▶ Data listing:
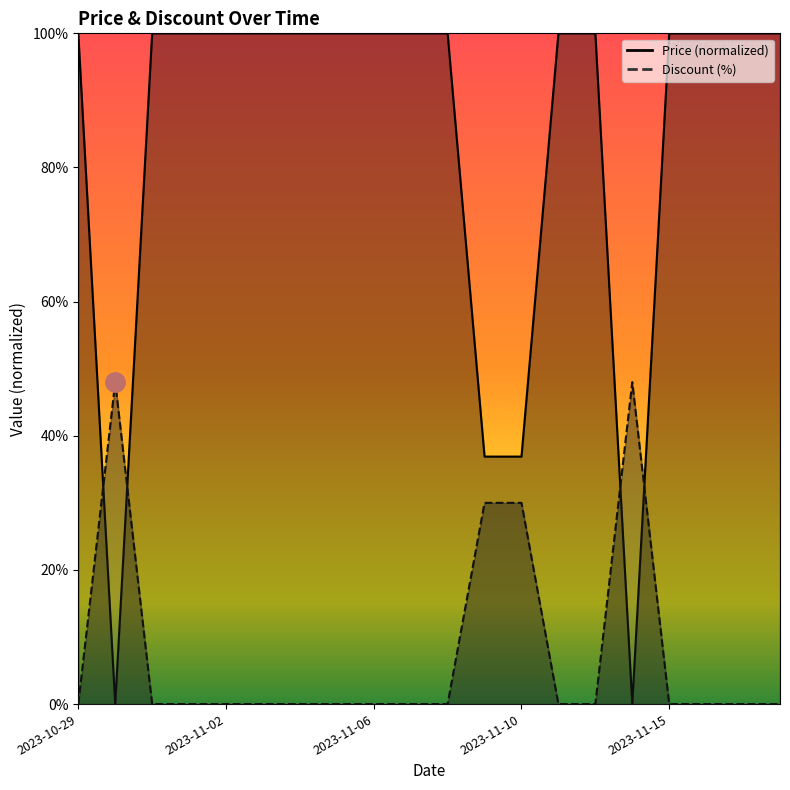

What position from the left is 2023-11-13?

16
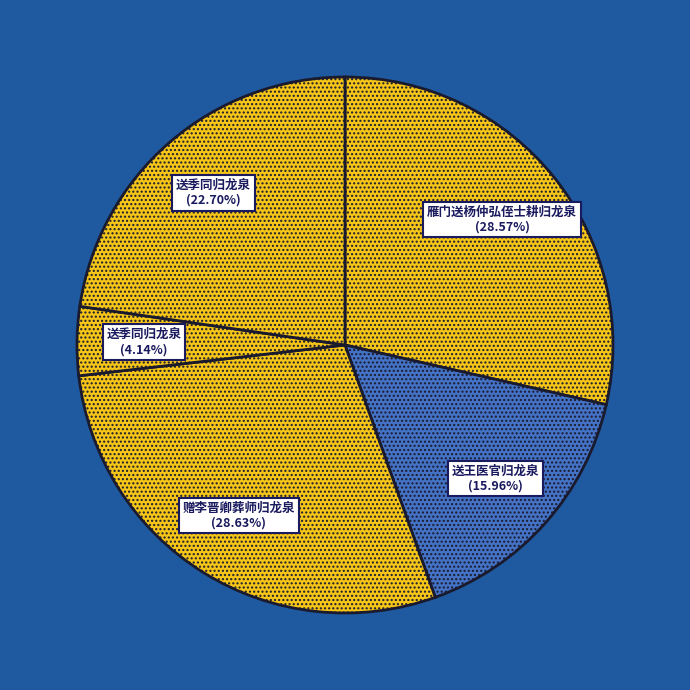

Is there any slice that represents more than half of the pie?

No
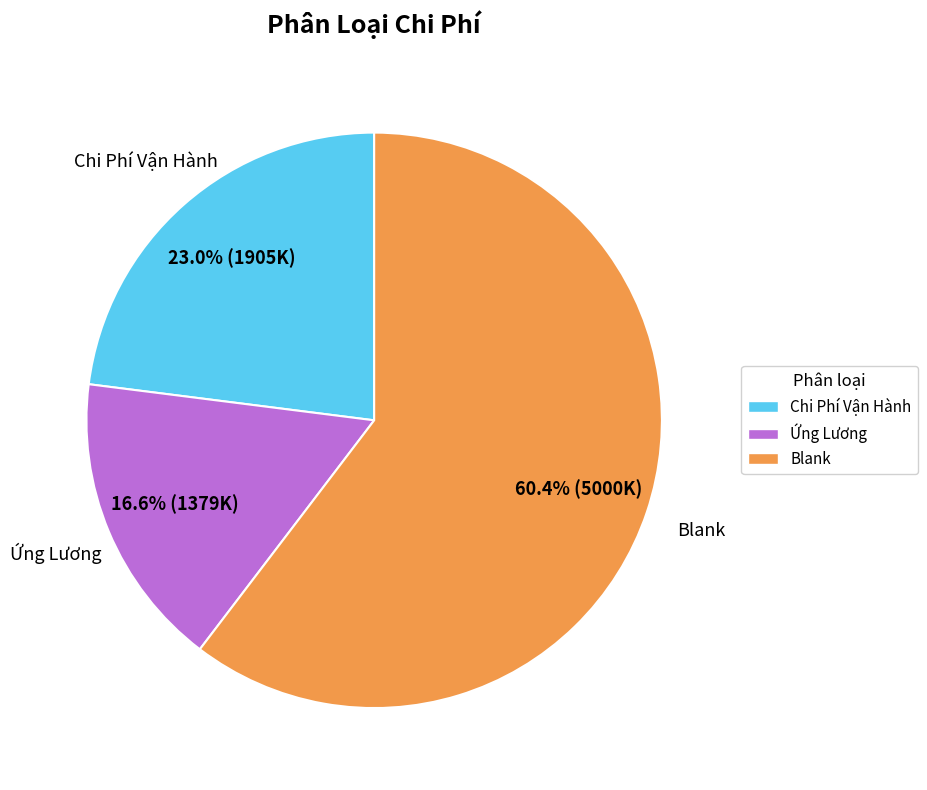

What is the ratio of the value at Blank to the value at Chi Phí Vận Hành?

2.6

==

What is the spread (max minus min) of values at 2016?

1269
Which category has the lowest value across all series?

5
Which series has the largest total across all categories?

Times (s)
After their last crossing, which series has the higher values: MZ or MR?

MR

...

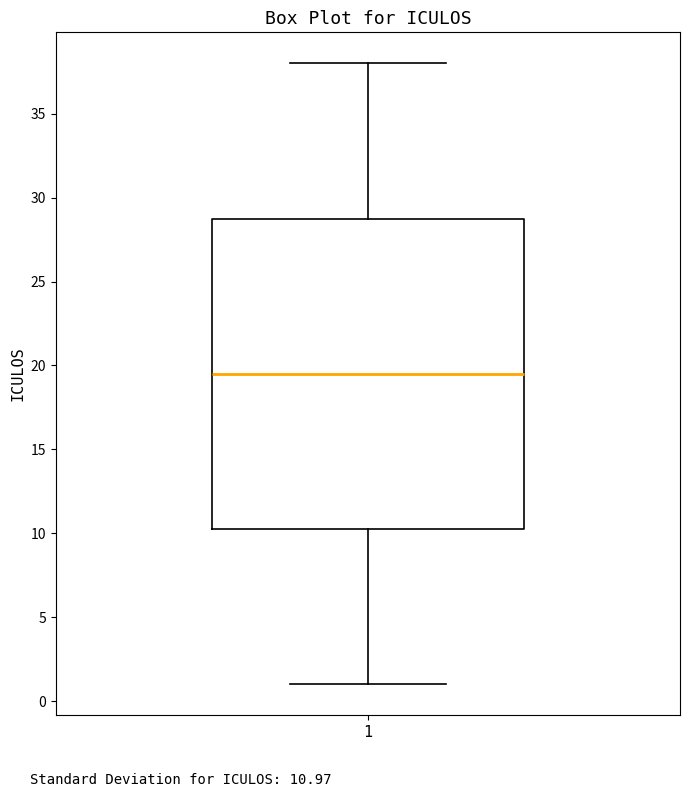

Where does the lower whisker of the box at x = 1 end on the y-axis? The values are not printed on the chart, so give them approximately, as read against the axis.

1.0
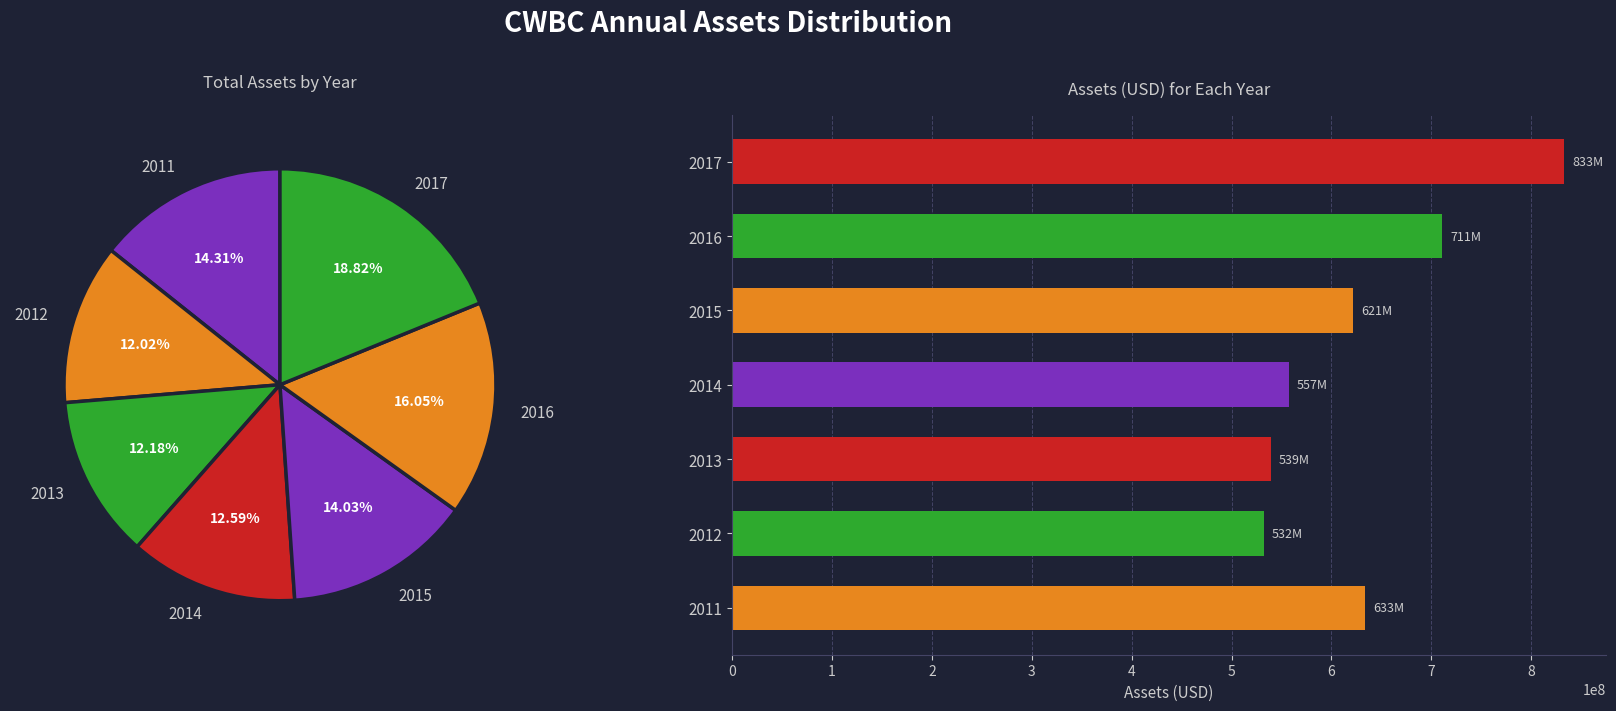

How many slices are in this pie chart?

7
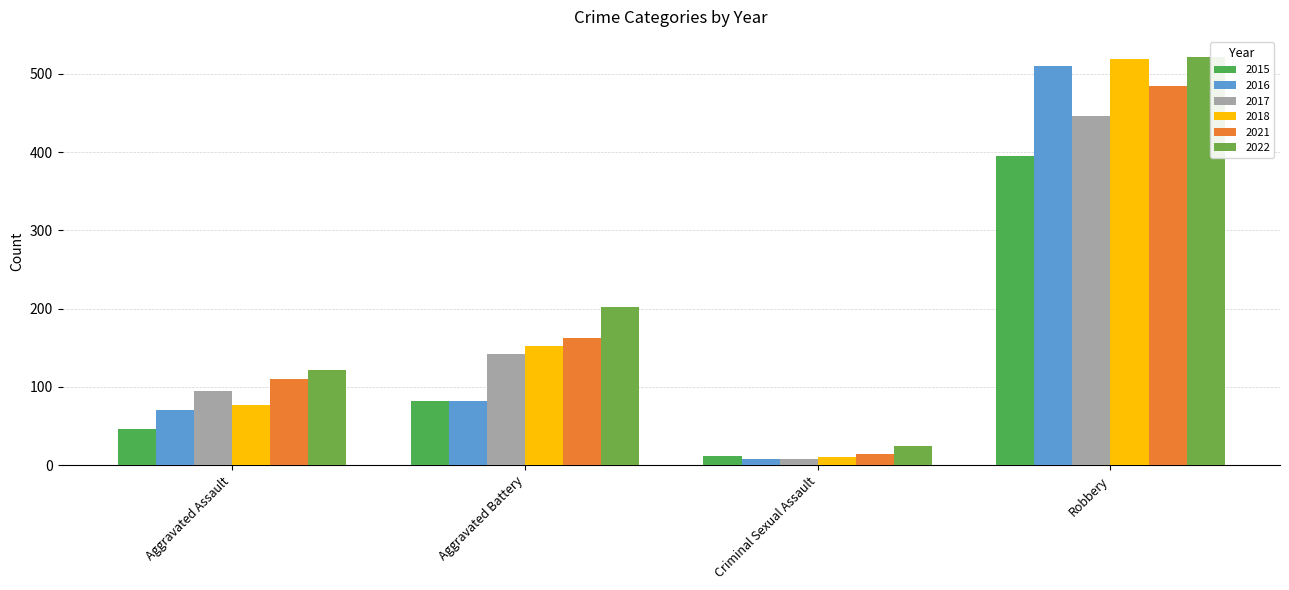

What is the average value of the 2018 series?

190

▶ What you need to do: Display every line of the data above that contains the string "series", treating uppercase and lowercase letters as distinct.

▶ Solved exercise:
Which category has the lowest value across all series?
Which series has the largest total across all categories?
After their last crossing, which series has the higher values: MZ or MR?
What is the average value of the 2018 series?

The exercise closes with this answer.